14 Temmuz 2010 Çarşamba

Afiyet şeker olsun / Julie & Julia

İş dönüşü BİM'e uğrayıp bir kaç parça yiyecek toparladım, hazır patates, hazır köfte, hazır dondurma, hazır x,y,z... Sonra da gelip utanmadan Julie & Julia'yı izledim. Neden diyeceksiniz, çünkü film baştan sona yemek yapmakla alakalı. Öyleki her bir tarifte Ekmek Teknesi'nin kirlisi gibi "oyyy oyyy oyyy, Cengiiiizzz" diyesim geliyordu. Aç halde filmi açıp ekran karşısına geçmemeniz Sağlık Bakanlığı tarafından olmasa da benim tarafımdan onaylanmıyor :)

Gerçek iki yaşamın, iki farklı zamanın, iki farklı insanın hikayesinin tek bir perdede yansıması bir film. Yazının sonunda gerçek kişilerin fotoğraflarını ve Julia Child'ın gerçek videosunu bulabilirsiniz. Video'yu ve filmi izledikten sonra Merly Streep'in ne kadar iyi bir oyuncu olduğunu daha iyi anlayacaksınız.

Filme başlarken bir mesaj almayı ya da hayatınızı değiştirmesini, bir şeyler öğretmesini beklemeyin. Kişisel gelişim saçmalıklarından ve aşkkolik ergen psikolojisinden sıyrılın ve gerçek iki yaşamı seyre koyulun. Ha illaki "izlediğim film bana bir şeyler katmalı" derseniz Julia Child'ın ve Julie Powel'ın ev hanımlığından tanınmış birer yazar haline gelmelerini dizlerinizi döverek izleyin ve kendi kendinize "ben neden böyle değilim" diyerek küfredin, ya da daha güzel yolu seçip izlediğinizden keyif alın. İzlerken doyacaksınız, o derece yani.

Merly Streep diyorum başka da bir şey demiyorum.
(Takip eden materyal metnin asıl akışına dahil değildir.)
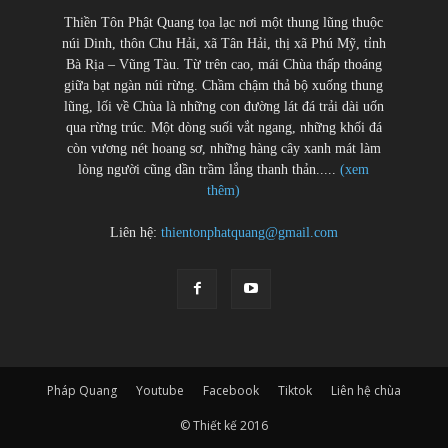
Thiền Tôn Phật Quang tọa lạc nơi một thung lũng thuộc
núi Dinh, thôn Chu Hải, xã Tân Hải, thị xã Phú Mỹ, tỉnh
Bà Rịa – Vũng Tàu. Từ trên cao, mái Chùa thấp thoáng
giữa bạt ngàn núi rừng. Chầm chậm thả bộ xuống thung
lũng, lối về Chùa là những con đường lát đá trải dài uốn
qua rừng trúc. Một dòng suối vắt ngang, những khối đá
còn vương nét hoang sơ, những hàng cây xanh mát làm
lòng người cũng dần trầm lắng thanh thản.....
(xem
thêm)
Liên hệ:
thientonphatquang@gmail.com
Pháp Quang
Youtube
Facebook
Tiktok
Liên hệ chùa
© Thiết kế 2016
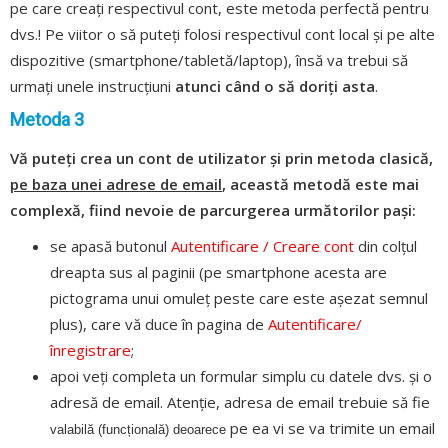
pe care creați respectivul cont, este metoda perfectă pentru
dvs.! Pe viitor o să puteți folosi respectivul cont local și pe alte
dispozitive (smartphone/tabletă/laptop), însă va trebui să
urmați unele instrucțiuni
atunci când o să doriți asta
.
Metoda 3
Vă puteți crea un cont de utilizator și prin metoda clasică,
pe baza unei adrese de email
, această metodă este mai
complexă, fiind nevoie de parcurgerea următorilor pași:
se apasă butonul
Autentificare / Creare cont
din colțul
dreapta sus al paginii (pe smartphone acesta are
pictograma unui omuleț peste care este așezat semnul
plus), care vă duce în pagina de
Autentificare/
înregistrare
;
apoi veți completa un formular simplu cu datele dvs. și o
adresă de email. Atenție, adresa de email trebuie să fie
pe ea vi se va trimite un email
valabilă (funcțională) deoarece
O ne oyunculuktur öyle! Şahane. Eski toprak olmasına mı verirsiniz bilmem, kaliteli, sarıcı ve inandırıcı bir oyunculuk. Maksadı güldürmek olmayıp güldürenlere ayrıyeten hastayımdır, ve aslında doğal olan da budur. Kim gerçek hayatında Cem Yılmazcılık oynarki? Julia da hayatını yaşarken güldürüyor, eğlendiriyor. İlginç olan nokta ise hayatının o kadar da ilginç olmaması. Kadınların çoğunun depresyon nedeni olan evde oturup yemek yapmak Julia için o kadar da dert değilmiş, keyif almasını bildiğin zaman. En iyi yaptığı işte en iyi olmak aslında kilit nokta. Soğan sahnesi ise buna en güzel örnek olsa gerek.

Amy Adams (Julie Powel) ise bana daha çok Isla Fisher'i andırdığından olsa gerek daha ilk sahneden bağladı beni. Sevimli, ilk başlarda ne yapacağını bilmediğinden depresif, taze gelin, devlet dairesinde memur bir bayan. Onun hayatında da ilginçlik yok aslında, hatta yaptığı iş itibarı ile psikolojisi bile bozuk ama bunlar insanın hayattan keyif almasına engel değil işte. Yalnızca tek bir şey bile yetebiliyor hayatı taze frambuazlı pasta tadında algılamaya.

Julie Powel'ın hayatı ilk blog'unu açmasıyla değişmeye başlıyor. Gerçek bir hikaye dedik ya işte o blog:
http://blogs.salon.com/0001399/2003/12/11.html

Julie Powel:
http://2.bp.blogspot.com/_il0rbxkq8mI/SoIBpaH4AAI/AAAAAAAAD-I/zNJgNoT0Ez8/s1600/48396735.JPG

Julia Child:
http://onceuponawin.files.wordpress.com/2009/06/juliachild.jpg
http://www.youtube.com/watch?v=2ohiUbQyDhk&feature=related


İzlemenizi tavsiye ederim. Oldukça keyifli bir kaç saat geçireceksiniz.